The Famous 50
(page 4 of 5)
31. CHRISTOPHER PLUMMER: Having not received his first Oscar nomination until 2009 (after a half-century onscreen), Plummer is expected to walk away with a 2012 Best Supporting Actor award for Beginners, in which he played a terminally ill 70-something who comes out to his family. The awards are piling up, in fact: He’s already been honored at October’s Hollywood Film Fest and received this year’s lifetime achievement award from Ontario’s Stratford Shakespeare Festival (he plans to return there next year with his one-man show, A Word or Two). We only wish he’d get an award for being Connecticut theater’s biggest supporter, but we’ll settle for cheering him one in one of the year’s highest profile movies, The Girl with the Dragon Tattoo, opening Dec. 21.

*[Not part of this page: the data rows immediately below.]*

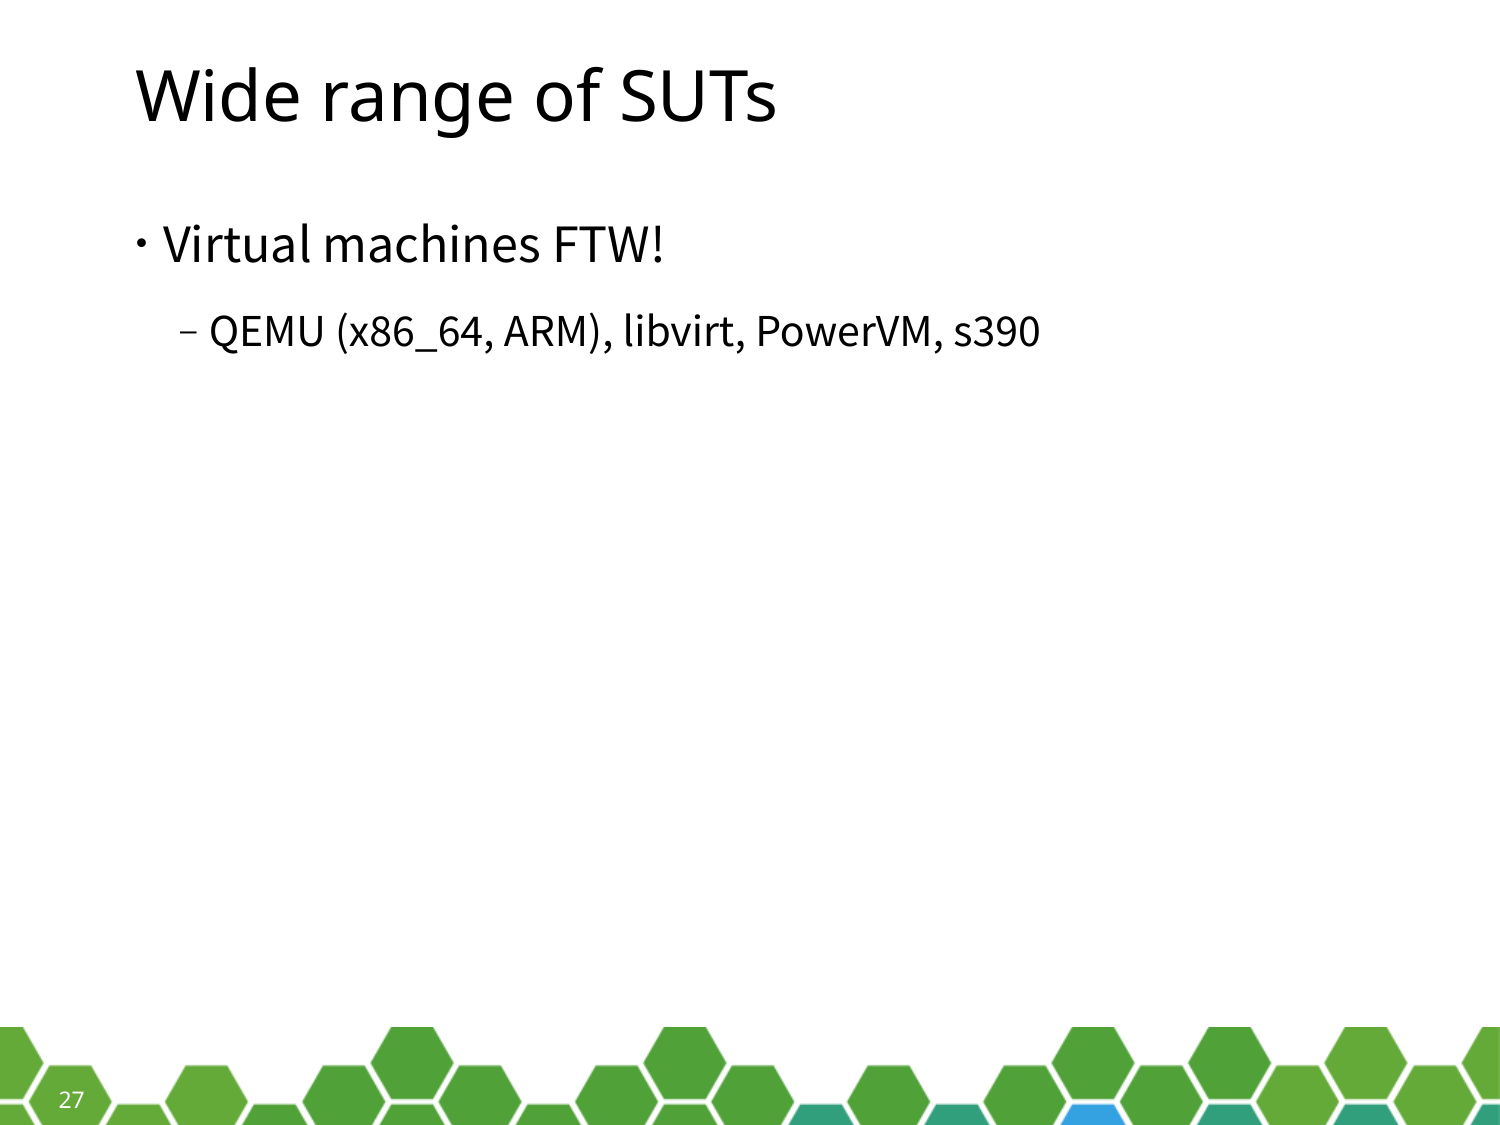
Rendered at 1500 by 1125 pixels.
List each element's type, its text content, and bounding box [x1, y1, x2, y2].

list Virtual machines FTW! QEMU (x86_64, ARM), libvirt, PowerVM, s390 [135, 208, 1372, 862]
picture [0, 1027, 1500, 1125]
title Wide range of SUTs [135, 12, 1372, 175]
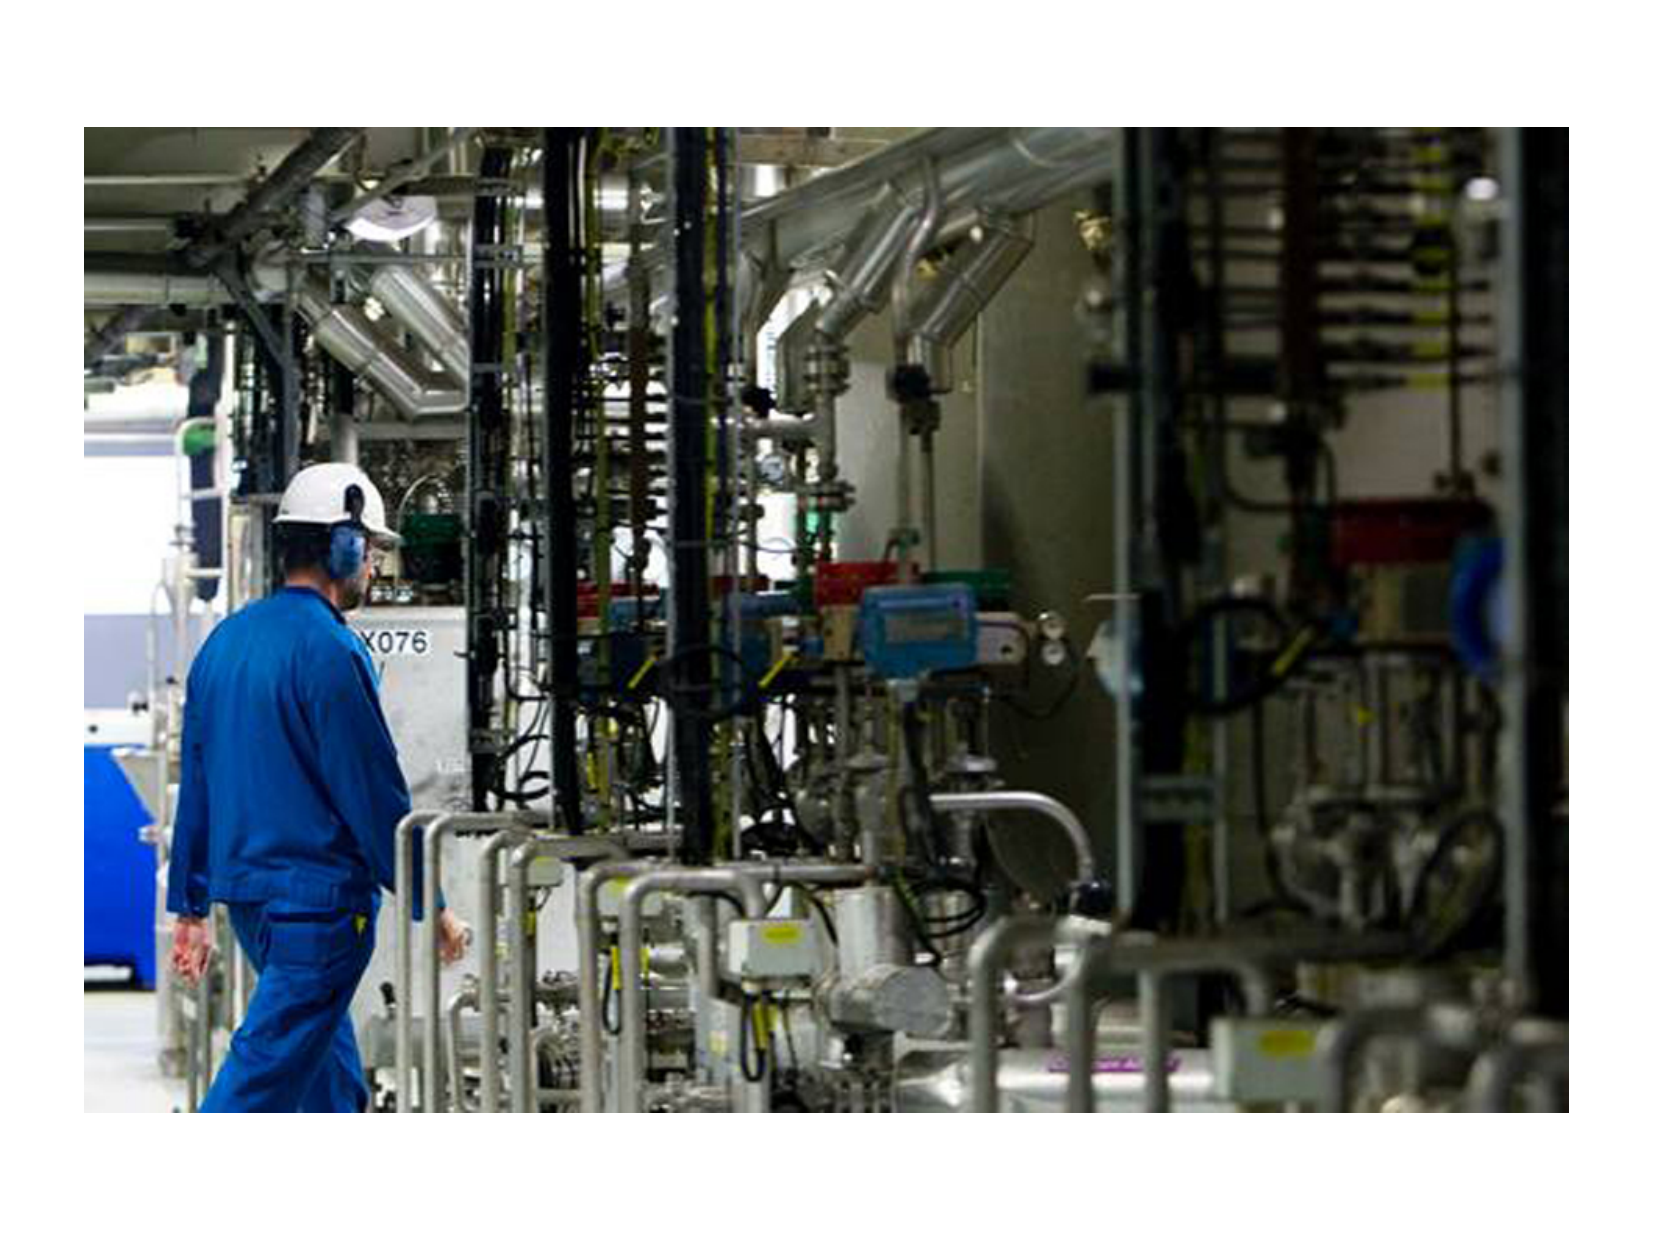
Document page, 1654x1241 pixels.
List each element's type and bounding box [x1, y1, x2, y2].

32. 50 CENT: He may seem like the eight-zillionth rapper-turned-actor/producer, with the usual slate of urban thrillers and crime dramas in the works—but he could do a lot worse than scoring co-stars like Meg Ryan, Nicolas Cage, John Lithgow, John Cusack, Bruce Willis and Robert De Niro. And his image is growing ever kinder and gentler with his commitment to hunger relief (recently expressed in his determination to feed one billion African children over the next two-and-a-half years) and his renouncing of his rough ’n’ tumble youth in a new book, Playground: The Mostly True Story of a Former Bully.
33. JUDITH SHEINDLIN: You say “Judge Judy” is tacky? We say being the star of the top-rated show in all of syndicated TV—and arguably the medium’s strongest feminist role model—is nothing to sneer at. With a total of 13 Daytime Emmy noms and a daily viewership of 10 million (75 percent of whom are women), she’ll be on the bench through 2015, her 19th season.
34. TOM BERGERON: You couldn’t build a more genial TV emcee than Bergeron, onetime comically unflappable host of “Hollywood Squares” (which won him a Daytime Emmy, fergoshsakes), who has long presided over ABC’s “America’s Funniest Home Videos” (AFV) and “Dancing with the Stars” (DwtS). The more we watch every pratfall, gross costume, false turn and bad decision on display—and this is AFV we’re talking about—the more we’re convinced he’s too good for this shtick. We suspect he knows that, too, but to his credit, never lets on.
35. KEVIN BACON: We loved him in the small-but-key part of clueless “other” man David Lindhagen in Crazy, Stupid, Love., and are only sorry that we’ll have to wait till 2013 to see him in director Billy Bob Thornton’s Jayne Mansfield’s Car (with John Hurt and Robert Duvall) and R.I.P.D.—a crime comedy with Jeff Bridges and Ryan Reynolds—in which he plays an undead cop. Meanwhile, The Bacon Brothers, his musical “side project” of almost 20 years with composer brother Michael, tours on.
36. DON IMUS: Say what you will about the crusty I-Man—he still surprises us, most recently for his wholehearted support of Occupy Wall Street (and sharing those views with Harvard intellectuals like Doris Kearns Goodwin, as well as endorsing the arguments of diehard lefties like journalist Matt Taibbi). Then again, his comments on the Sarah Palin-Glen Rice controversy were a little too “nappy-headed ho” for comfort. What the heck—he’s clearly a free-speech kind of guy, and more power to him.
37. CHRISTINE BARANSKI: Continues to brighten CBS’ “The Good Wife” as Stern, Lockhart & Gardner litigator Diane Lockhart, a role that has won her Emmy nominations in 2010 and 2011. She’s also used her celebrity clout in support of the Connecticut Farmland Trust.
38. A.R. GURNEY: It’s been a quiet period overall, but off-Broadway’s Actors Theatre Company recently revived Children, an early Gurney play loosely based on a John Cheever story, for the first time in 37 years. Of course, classics like Love Letters, The Dining Room and Sylvia remain perennial regional favorites.
39. STEPHEN SCHWARTZ: 2011 has been a big year for celebrating the Schwartz—a revival of Godspell has opened on Broadway, where Wicked just marked its eighth anniversary, and an honest-to-God revue of his songs, titled Snapshots, was recently mounted in Chicago (actually, it’s based on an idea attempted at the Westport Country Playhouse in 1996). We thought musical lovers felt nostalgia only for Sondheim.
40. BRIAN DENNEHY: The Big Year turned out to be no big whoop, but Dennehy continues to dedicate himself to live theater, most recently at this year’s Stratford, Ontario Shakespeare Festival and in the production of Samuel Beckett’s Krapp’s Last Tape currently running at New Haven’s Long Wharf Theatre. Time will tell if it’s Broadway-bound.